At the end of the day, there is some new information in this book, but the author is so unfair that one has a hard time distilling the truth from the bias.
What we do know about Pius, but not from Kertzer, is that he collaborated with those officers of the Wehrmacht who wanted to overthrow Hitler. They approached the pope and asked him to negotiate an armistice with the Allies if they succeeded. We also know that Pius informed the British about this conspiracy and that he notified the Allies in advance about Hitler’s planned invasion of the Netherlands, Belgium, and Luxembourg. We also know that he sent open telegrams commiserating with the overrun nations. We know that he was regularly informed about plans to assassinate Hitler and that the conspirators used his blessing to gain new support for their efforts.

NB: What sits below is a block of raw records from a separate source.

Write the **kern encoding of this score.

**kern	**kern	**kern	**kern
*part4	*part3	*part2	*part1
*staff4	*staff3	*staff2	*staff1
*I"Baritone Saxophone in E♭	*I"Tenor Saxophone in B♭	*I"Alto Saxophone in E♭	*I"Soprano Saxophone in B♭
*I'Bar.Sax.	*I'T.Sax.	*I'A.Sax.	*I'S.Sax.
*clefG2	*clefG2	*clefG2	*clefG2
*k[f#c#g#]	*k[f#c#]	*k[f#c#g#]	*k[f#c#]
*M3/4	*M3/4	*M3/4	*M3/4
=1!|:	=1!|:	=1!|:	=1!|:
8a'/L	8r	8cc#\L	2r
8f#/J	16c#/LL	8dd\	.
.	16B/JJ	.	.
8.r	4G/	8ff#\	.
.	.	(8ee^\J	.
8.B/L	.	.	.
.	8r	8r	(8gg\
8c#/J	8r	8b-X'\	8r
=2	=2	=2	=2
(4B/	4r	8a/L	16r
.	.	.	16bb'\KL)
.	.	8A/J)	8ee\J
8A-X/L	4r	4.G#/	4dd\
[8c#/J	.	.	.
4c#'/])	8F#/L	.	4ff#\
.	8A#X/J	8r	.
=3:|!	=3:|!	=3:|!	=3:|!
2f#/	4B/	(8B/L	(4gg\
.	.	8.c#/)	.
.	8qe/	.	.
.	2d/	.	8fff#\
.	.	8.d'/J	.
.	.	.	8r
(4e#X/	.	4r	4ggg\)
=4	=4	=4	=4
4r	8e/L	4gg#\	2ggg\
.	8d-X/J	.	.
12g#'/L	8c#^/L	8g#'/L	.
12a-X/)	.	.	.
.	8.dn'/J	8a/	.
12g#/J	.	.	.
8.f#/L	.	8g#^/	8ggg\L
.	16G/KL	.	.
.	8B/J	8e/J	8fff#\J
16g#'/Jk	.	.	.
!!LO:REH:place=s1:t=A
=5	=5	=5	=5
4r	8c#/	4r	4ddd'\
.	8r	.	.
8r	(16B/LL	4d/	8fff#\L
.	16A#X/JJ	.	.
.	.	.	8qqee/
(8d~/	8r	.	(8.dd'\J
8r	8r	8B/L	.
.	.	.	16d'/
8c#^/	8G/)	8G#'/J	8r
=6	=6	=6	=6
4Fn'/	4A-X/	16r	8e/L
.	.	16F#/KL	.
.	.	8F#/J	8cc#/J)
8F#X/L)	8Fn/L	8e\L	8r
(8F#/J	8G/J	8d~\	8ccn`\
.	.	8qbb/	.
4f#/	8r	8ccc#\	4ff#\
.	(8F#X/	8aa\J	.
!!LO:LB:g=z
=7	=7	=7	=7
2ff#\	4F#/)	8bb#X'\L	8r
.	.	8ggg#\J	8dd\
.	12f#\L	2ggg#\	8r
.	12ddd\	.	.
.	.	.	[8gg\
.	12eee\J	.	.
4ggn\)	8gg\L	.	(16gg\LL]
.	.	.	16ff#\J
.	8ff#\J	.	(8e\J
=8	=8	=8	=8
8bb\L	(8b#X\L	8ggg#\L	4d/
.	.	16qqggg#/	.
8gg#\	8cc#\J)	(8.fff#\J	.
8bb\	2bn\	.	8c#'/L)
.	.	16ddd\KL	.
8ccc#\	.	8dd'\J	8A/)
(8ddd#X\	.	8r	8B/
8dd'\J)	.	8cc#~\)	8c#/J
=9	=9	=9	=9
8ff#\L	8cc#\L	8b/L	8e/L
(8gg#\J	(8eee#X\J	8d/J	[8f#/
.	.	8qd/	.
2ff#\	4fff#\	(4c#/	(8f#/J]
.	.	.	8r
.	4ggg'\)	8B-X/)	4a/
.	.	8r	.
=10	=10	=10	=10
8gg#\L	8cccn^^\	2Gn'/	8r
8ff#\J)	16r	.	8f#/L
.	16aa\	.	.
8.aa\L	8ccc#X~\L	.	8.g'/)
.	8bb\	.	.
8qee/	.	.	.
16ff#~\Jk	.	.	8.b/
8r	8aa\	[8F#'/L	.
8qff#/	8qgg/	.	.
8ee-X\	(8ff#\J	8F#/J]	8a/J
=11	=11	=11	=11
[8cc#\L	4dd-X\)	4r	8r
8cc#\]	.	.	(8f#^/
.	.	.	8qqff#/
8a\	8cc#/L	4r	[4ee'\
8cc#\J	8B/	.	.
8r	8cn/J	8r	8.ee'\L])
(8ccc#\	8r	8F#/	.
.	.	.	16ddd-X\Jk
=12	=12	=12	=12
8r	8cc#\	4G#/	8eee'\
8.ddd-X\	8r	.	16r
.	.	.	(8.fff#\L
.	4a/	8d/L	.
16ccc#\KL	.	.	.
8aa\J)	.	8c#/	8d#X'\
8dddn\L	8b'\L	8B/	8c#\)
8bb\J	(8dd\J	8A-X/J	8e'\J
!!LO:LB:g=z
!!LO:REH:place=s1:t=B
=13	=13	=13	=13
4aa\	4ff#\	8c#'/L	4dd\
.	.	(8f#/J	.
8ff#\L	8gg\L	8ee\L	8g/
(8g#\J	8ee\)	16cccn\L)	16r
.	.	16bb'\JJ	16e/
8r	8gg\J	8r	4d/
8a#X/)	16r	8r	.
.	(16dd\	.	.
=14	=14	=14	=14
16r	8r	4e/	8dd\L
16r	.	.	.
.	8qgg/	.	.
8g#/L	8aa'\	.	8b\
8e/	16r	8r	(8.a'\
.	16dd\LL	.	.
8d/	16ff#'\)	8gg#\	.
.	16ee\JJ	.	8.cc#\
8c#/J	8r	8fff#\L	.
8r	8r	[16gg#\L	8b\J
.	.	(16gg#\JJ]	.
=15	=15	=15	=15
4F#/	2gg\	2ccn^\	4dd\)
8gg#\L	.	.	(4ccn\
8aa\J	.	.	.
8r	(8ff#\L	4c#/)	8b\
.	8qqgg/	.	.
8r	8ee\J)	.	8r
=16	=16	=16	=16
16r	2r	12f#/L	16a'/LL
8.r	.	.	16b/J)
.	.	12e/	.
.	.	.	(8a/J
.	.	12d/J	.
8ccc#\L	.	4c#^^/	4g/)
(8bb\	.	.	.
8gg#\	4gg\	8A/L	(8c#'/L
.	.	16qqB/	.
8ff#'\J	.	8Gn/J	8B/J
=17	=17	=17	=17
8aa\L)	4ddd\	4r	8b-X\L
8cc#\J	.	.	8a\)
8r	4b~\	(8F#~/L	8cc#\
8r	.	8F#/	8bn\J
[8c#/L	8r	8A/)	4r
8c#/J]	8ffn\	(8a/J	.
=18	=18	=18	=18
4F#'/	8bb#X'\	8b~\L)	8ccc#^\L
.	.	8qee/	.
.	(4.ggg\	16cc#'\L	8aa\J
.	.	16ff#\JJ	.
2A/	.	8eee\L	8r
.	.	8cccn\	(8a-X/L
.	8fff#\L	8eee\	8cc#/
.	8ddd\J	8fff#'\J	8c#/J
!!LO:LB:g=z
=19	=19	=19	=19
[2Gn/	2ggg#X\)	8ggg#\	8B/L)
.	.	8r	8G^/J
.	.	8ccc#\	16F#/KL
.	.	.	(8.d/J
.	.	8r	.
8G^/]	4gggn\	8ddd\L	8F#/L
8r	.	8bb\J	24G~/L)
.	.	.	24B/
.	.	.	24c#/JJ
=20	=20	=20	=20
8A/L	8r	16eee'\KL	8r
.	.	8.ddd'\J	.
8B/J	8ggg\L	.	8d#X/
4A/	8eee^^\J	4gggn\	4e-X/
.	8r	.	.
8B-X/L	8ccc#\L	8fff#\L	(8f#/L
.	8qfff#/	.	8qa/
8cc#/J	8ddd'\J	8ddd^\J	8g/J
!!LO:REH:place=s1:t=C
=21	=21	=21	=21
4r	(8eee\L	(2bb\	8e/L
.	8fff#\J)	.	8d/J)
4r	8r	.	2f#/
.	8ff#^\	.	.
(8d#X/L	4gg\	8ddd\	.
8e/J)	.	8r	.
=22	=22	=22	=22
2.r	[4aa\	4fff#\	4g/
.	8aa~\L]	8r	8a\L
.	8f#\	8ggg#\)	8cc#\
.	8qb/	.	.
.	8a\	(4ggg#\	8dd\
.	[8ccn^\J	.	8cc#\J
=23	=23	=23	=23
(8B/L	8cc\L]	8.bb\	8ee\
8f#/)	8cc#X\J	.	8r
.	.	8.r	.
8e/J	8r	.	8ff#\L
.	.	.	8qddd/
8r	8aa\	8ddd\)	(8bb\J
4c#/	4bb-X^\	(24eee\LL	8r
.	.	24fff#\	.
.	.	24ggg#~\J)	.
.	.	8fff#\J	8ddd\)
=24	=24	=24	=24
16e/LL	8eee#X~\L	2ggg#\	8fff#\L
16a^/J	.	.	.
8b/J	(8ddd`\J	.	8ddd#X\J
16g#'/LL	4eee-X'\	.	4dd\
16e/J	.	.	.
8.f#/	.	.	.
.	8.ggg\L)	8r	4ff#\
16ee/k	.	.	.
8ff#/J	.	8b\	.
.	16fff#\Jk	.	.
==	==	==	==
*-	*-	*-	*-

We also know of numerous tributes and offers of thanks that were given by Jewish individuals and groups to Pius both after the war and at the time of his death.
In June 2022, the Historical Archives of the Second Section of the Vatican Secretariat of State placed online documents relating to 2,700 requests from persecuted Jews for help from the Holy See. These archives confirm the long-standing testimony of witnesses to the tireless efforts of Pius XII and his offices to help people in need regardless of faith. Through more than forty papal interventions, hundreds of thousands of Jews were saved from the death camps. In about 25,000 cases, the Holy See helped Jews escape from Nazi-occupied territories. These diplomatic efforts appear nowhere in The Pope at War. Only with such omissions can Kertzer maintain the argument that Pius XII was indifferent to the fate of the Jews.